=== Section Start ===

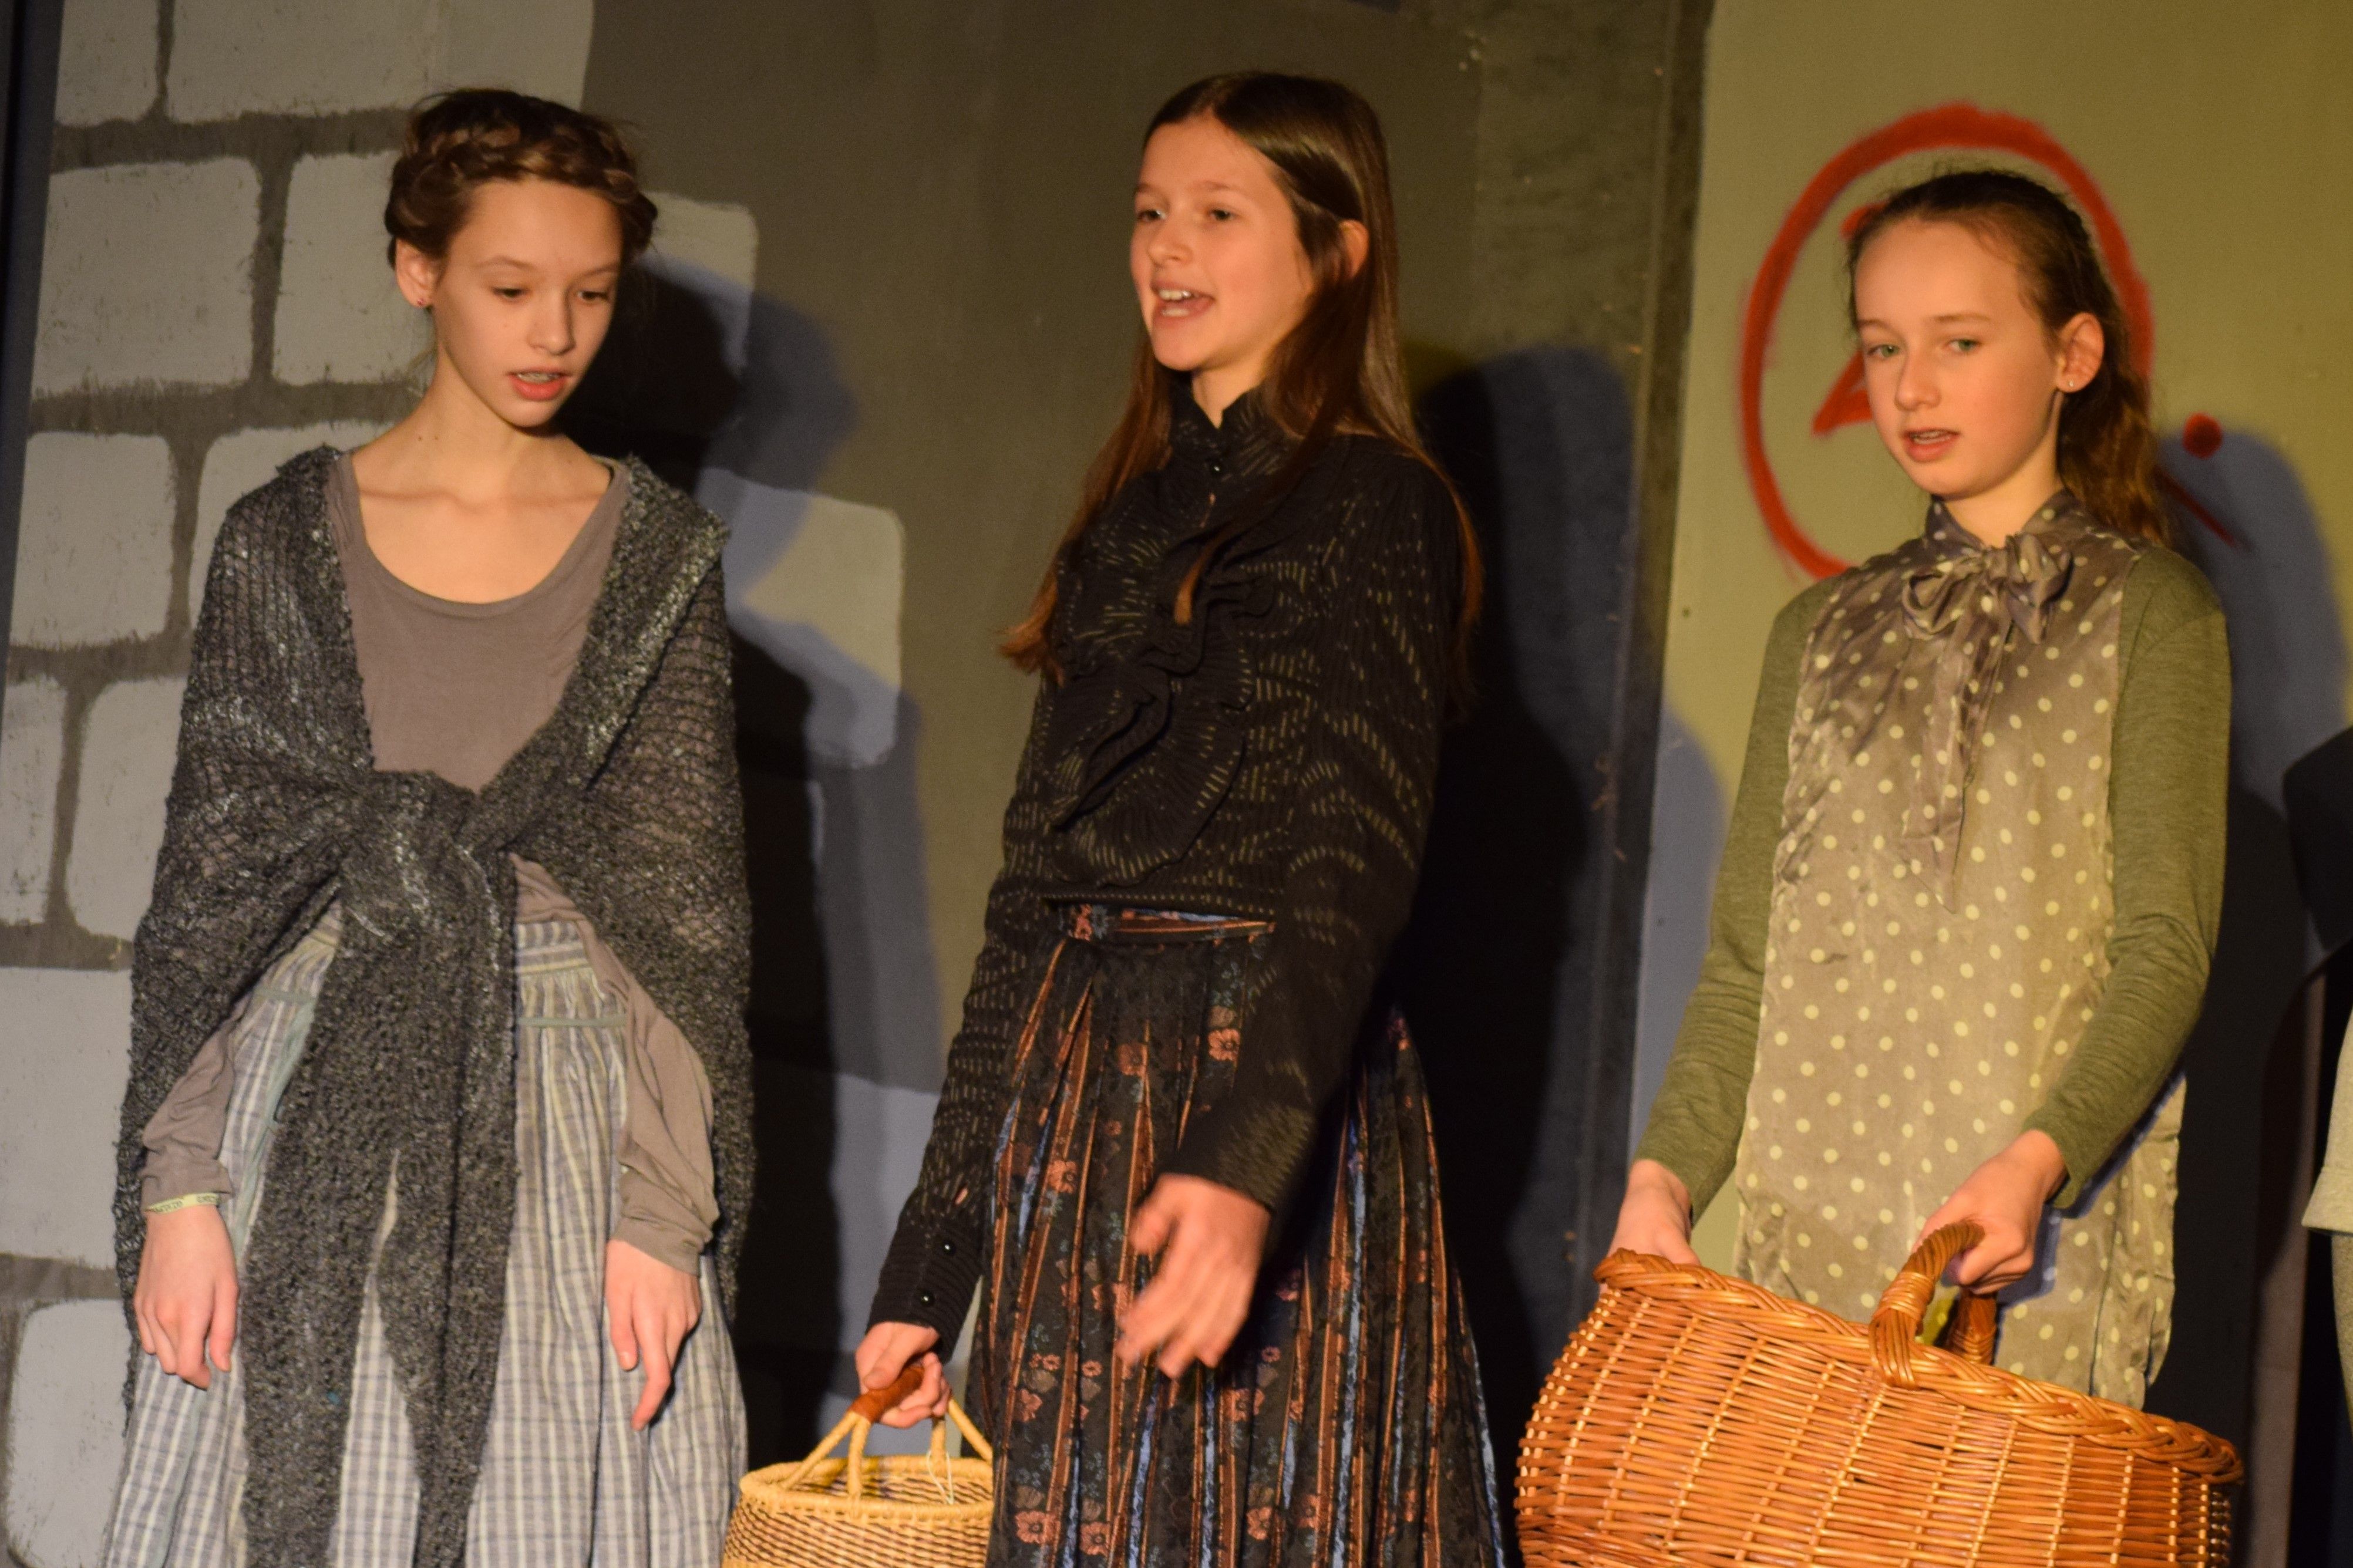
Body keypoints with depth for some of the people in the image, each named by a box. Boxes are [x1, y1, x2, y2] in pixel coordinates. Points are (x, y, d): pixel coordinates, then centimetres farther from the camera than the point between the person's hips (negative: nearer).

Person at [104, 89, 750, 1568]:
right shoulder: (286, 538, 5)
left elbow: (694, 893, 1)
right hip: (320, 1110, 1)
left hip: (570, 1113, 0)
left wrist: (666, 1213, -7)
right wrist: (178, 1186, -3)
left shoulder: (661, 554, 5)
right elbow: (209, 876, 5)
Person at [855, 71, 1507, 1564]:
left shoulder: (1372, 505, -3)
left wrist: (1245, 1159, -32)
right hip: (1071, 1103, 7)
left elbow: (1355, 867, -16)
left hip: (1263, 1089, -7)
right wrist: (927, 1267, 14)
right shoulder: (1132, 521, 18)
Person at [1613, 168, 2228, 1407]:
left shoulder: (2147, 610, 4)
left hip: (2038, 1250, -4)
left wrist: (2040, 1162, -22)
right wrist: (1666, 1171, -4)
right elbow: (1744, 967, 13)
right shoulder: (1822, 634, 17)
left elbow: (2163, 947, -6)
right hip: (1809, 1235, 4)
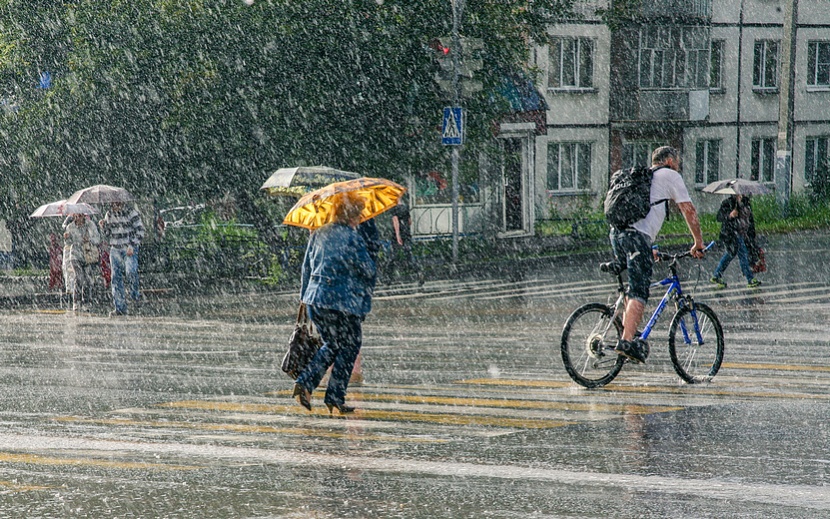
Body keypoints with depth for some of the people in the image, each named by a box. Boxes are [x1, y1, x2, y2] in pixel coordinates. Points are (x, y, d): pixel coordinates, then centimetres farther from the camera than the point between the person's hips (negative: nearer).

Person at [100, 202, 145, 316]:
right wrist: (104, 226, -3)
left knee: (130, 271, -28)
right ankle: (120, 308, 5)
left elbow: (140, 230, -4)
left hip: (129, 249, -4)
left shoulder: (131, 212, -3)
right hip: (115, 249, 4)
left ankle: (134, 294, -1)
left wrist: (132, 245, -13)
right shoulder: (109, 215, 10)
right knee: (116, 278, 0)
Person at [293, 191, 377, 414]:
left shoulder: (319, 233, 8)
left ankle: (305, 382, 4)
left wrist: (305, 294, 23)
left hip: (315, 298, 7)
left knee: (331, 345, 21)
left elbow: (306, 266, 14)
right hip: (343, 302, -7)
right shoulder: (351, 238, -13)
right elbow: (369, 271, -11)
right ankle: (335, 397, 8)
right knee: (348, 348, 8)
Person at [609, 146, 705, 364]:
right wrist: (698, 243, 14)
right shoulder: (669, 176, 11)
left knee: (632, 288, 21)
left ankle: (627, 335, 17)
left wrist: (648, 250, 44)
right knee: (639, 293, -12)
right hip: (637, 234, -8)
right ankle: (627, 342, -23)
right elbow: (689, 210, 6)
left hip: (616, 232, 8)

=== Section End ===

*PROBLEM DETAILS:*
Only lines containing the word "elbow" should be copied from the material above.

*PROBLEM SOLUTION:*
left elbow: (694, 893, 1)
right elbow: (209, 876, 5)
left elbow: (1355, 867, -16)
right elbow: (1744, 967, 13)
left elbow: (2163, 947, -6)
left elbow: (140, 230, -4)
left elbow: (306, 266, 14)
right elbow: (369, 271, -11)
right elbow: (689, 210, 6)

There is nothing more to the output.